(Short-answer chart tasks)
· · · ·

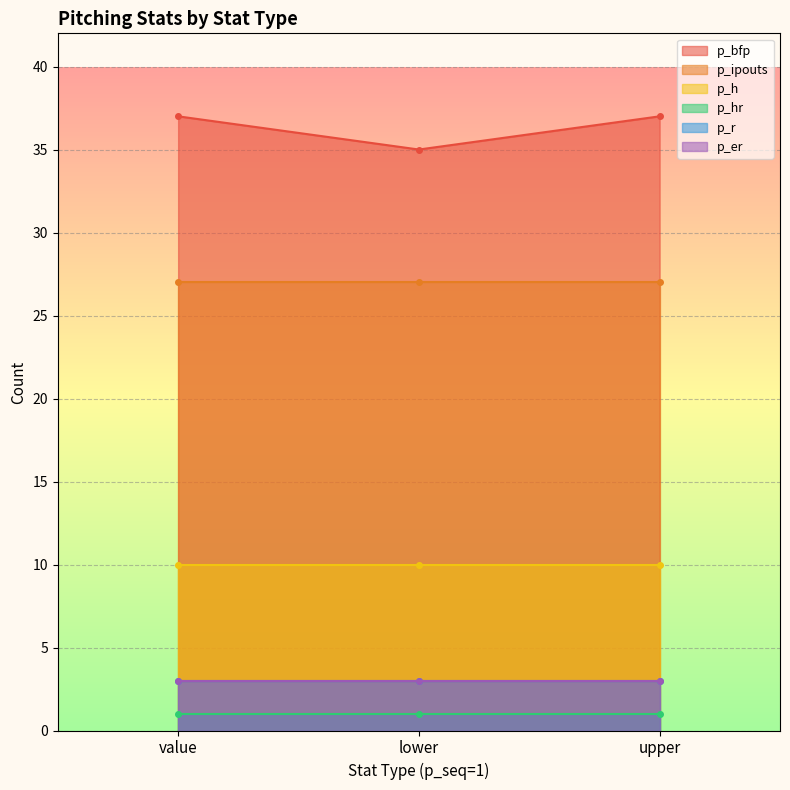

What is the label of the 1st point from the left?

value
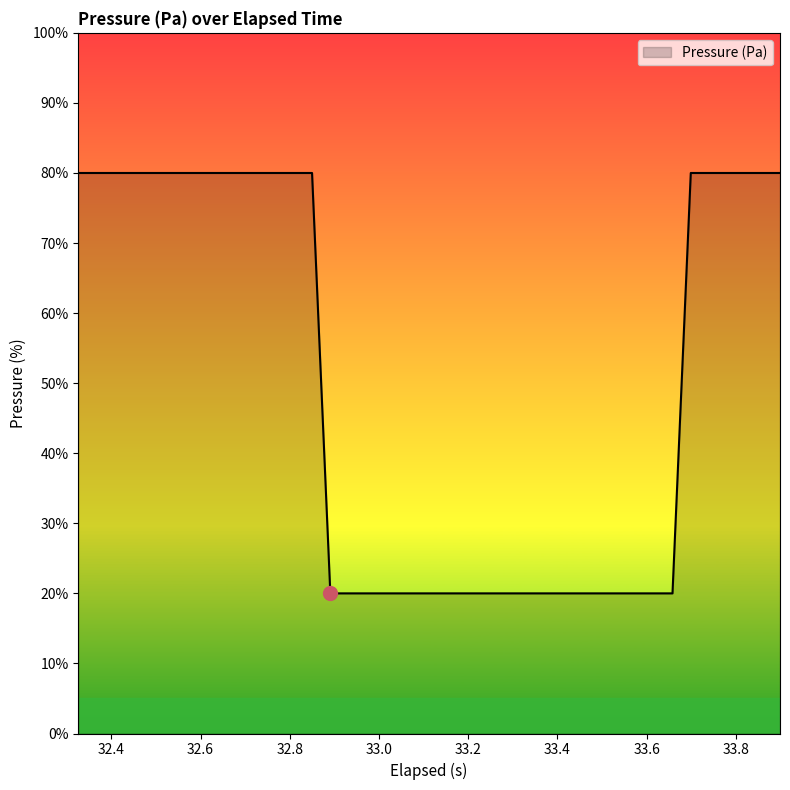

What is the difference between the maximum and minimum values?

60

· · · ·

Swap "difference" for "gap" throughout the material above and reproduce all of its text otherwise unchanged, omitting the pictures.

## ANSWER SECTION:
What is the label of the 1st point from the left?

value

What is the gap between the maximum and minimum values?

60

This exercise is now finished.